Directions for this task ::
Write out every line of text from the records below without changing anything, and leave the pictures out of your answer.

Data items:
%%

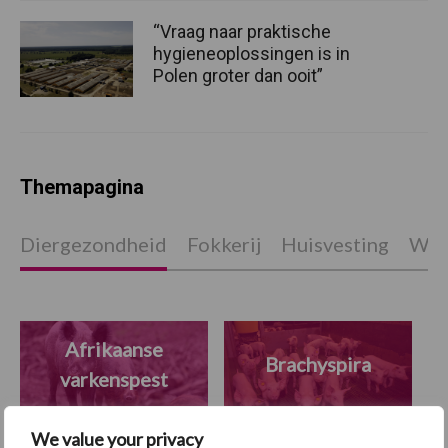
“Vraag naar praktische
hygieneoplossingen is in
Polen groter dan ooit”
Themapagina
Diergezondheid
Fokkerij
Huisvesting
Wet
Afrikaanse
Brachyspira
varkenspest
We value your privacy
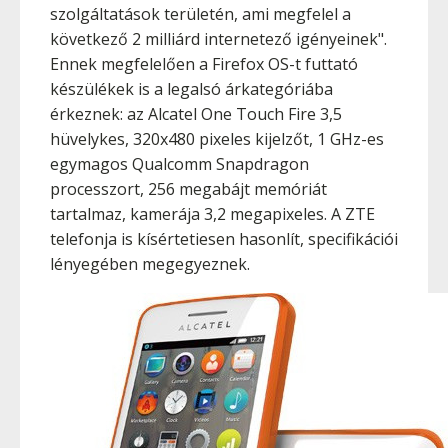
szolgáltatások területén, ami megfelel a
következő 2 milliárd internetező igényeinek".
Ennek megfelelően a Firefox OS-t futtató
készülékek is a legalsó árkategóriába
érkeznek: az Alcatel One Touch Fire 3,5
hüvelykes, 320x480 pixeles kijelzőt, 1 GHz-es
egymagos Qualcomm Snapdragon
processzort, 256 megabájt memóriát
tartalmaz, kamerája 3,2 megapixeles. A ZTE
telefonja is kísértetiesen hasonlít, specifikációi
lényegében megegyeznek.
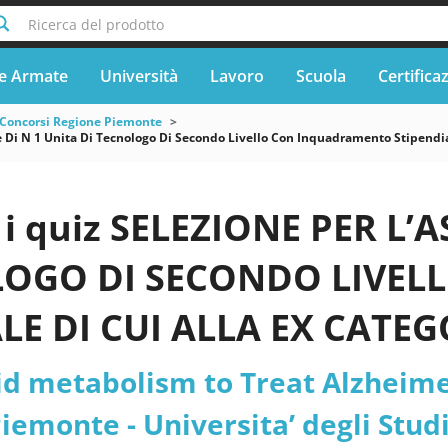
Ricerca del prodotto
e Armate
Università
Lavoro
Scuola
Certifica
Concorsi Regione Piemonte
 Di N 1 Unita Di Tecnologo Di Secondo Livello Con Inquadramento Stipendi
i quiz SELEZIONE PER L’A
LOGO DI SECONDO LIVE
LE DI CUI ALLA EX CATEG
A D3), CON CONTRATTO 
pid metabolism to Treat Alzheime
ATO (DURATA 36 MESI), 
iemonte - Universita’ degli Studi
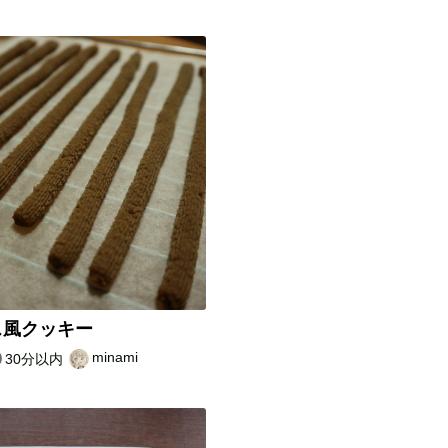
ス風クッキー
minami
30分以内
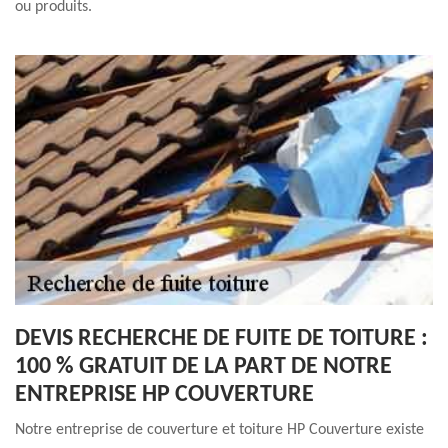
ou produits.
DEVIS RECHERCHE DE FUITE DE TOITURE :
100 % GRATUIT DE LA PART DE NOTRE
ENTREPRISE HP COUVERTURE
Notre entreprise de couverture et toiture HP Couverture existe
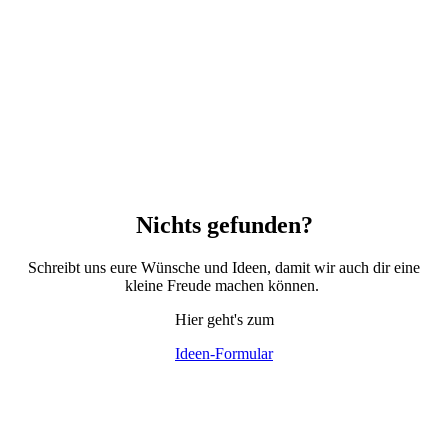
Nichts gefunden?
Schreibt uns eure Wünsche und Ideen, damit wir auch dir eine
kleine Freude machen können.
Hier geht's zum
Ideen-Formular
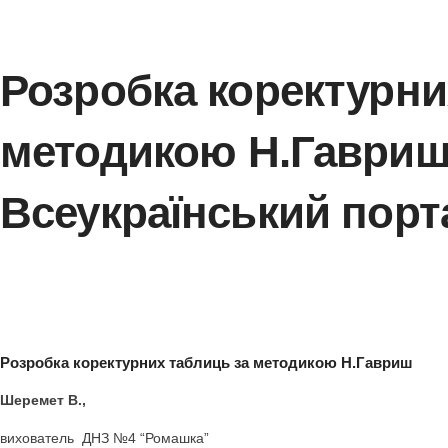
Розробка коректу
методикою Н.Гав
Всеукраїнський п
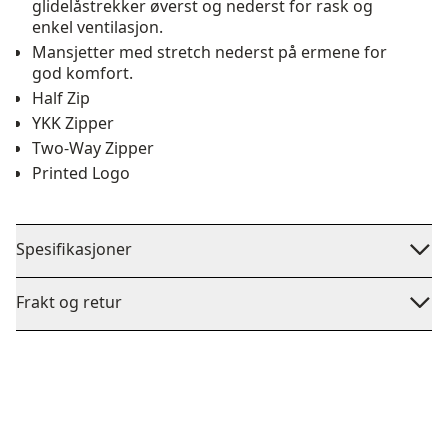
glidelåstrekker øverst og nederst for rask og
enkel ventilasjon.
Mansjetter med stretch nederst på ermene for
god komfort.
Half Zip
YKK Zipper
Two-Way Zipper
Printed Logo
Spesifikasjoner
Frakt og retur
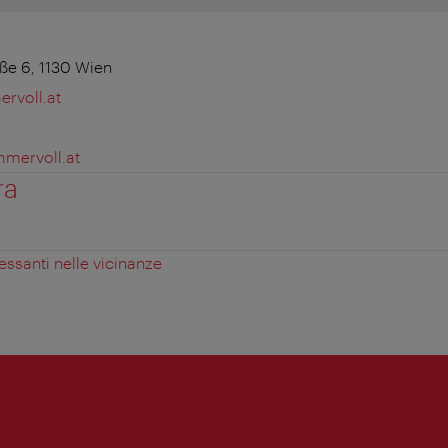
ße 6, 1130 Wien
rvoll.at
mmervoll.at
ra
essanti nelle vicinanze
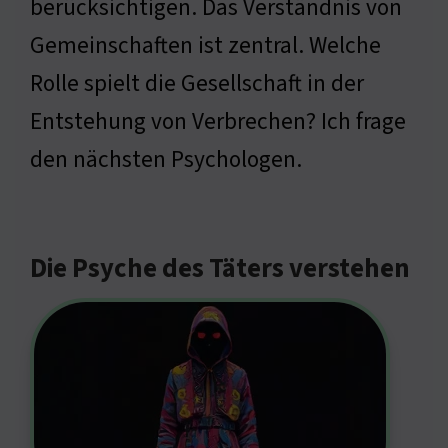
berücksichtigen. Das Verständnis von
Gemeinschaften ist zentral. Welche
Rolle spielt die Gesellschaft in der
Entstehung von Verbrechen? Ich frage
den nächsten Psychologen.
Die Psyche des Täters verstehen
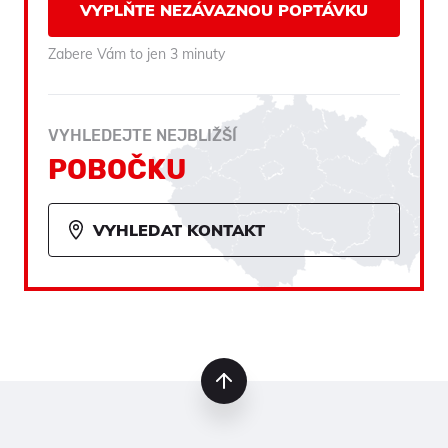
VYPLŇTE NEZÁVAZNOU POPTÁVKU
Zabere Vám to jen 3 minuty
VYHLEDEJTE NEJBLIŽŠÍ
POBOČKU
VYHLEDAT KONTAKT
nahoru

%%

Answer to this exercise ::
“Vraag naar praktische
hygieneoplossingen is in
Polen groter dan ooit”
Themapagina
Diergezondheid
Fokkerij
Huisvesting
Wet
Afrikaanse
Brachyspira
varkenspest
We value your privacy
szolgáltatások területén, ami megfelel a
következő 2 milliárd internetező igényeinek".
Ennek megfelelően a Firefox OS-t futtató
készülékek is a legalsó árkategóriába
érkeznek: az Alcatel One Touch Fire 3,5
hüvelykes, 320x480 pixeles kijelzőt, 1 GHz-es
egymagos Qualcomm Snapdragon
processzort, 256 megabájt memóriát
tartalmaz, kamerája 3,2 megapixeles. A ZTE
telefonja is kísértetiesen hasonlít, specifikációi
lényegében megegyeznek.
Ricerca del prodotto
e Armate
Università
Lavoro
Scuola
Certifica
Concorsi Regione Piemonte
 Di N 1 Unita Di Tecnologo Di Secondo Livello Con Inquadramento Stipendi
i quiz SELEZIONE PER L’A
LOGO DI SECONDO LIVE
LE DI CUI ALLA EX CATEG
A D3), CON CONTRATTO 
pid metabolism to Treat Alzheime
ATO (DURATA 36 MESI), 
iemonte - Universita’ degli Studi
ス風クッキー
minami
30分以内
ou produits.
DEVIS RECHERCHE DE FUITE DE TOITURE :
100 % GRATUIT DE LA PART DE NOTRE
ENTREPRISE HP COUVERTURE
Notre entreprise de couverture et toiture HP Couverture existe
Nichts gefunden?
Schreibt uns eure Wünsche und Ideen, damit wir auch dir eine
kleine Freude machen können.
Hier geht's zum
Ideen-Formular
Розробка коректу
методикою Н.Гав
Всеукраїнський п
glidelåstrekker øverst og nederst for rask og
enkel ventilasjon.
Mansjetter med stretch nederst på ermene for
god komfort.
Half Zip
YKK Zipper
Two-Way Zipper
Printed Logo
Spesifikasjoner
Frakt og retur
ße 6, 1130 Wien
rvoll.at
mmervoll.at
ra
essanti nelle vicinanze
berücksichtigen. Das Verständnis von
Gemeinschaften ist zentral. Welche
Rolle spielt die Gesellschaft in der
Entstehung von Verbrechen? Ich frage
den nächsten Psychologen.
Die Psyche des Täters verstehen
VYPLŇTE NEZÁVAZNOU POPTÁVKU
Zabere Vám to jen 3 minuty
VYHLEDEJTE NEJBLIŽŠÍ
POBOČKU
VYHLEDAT KONTAKT
nahoru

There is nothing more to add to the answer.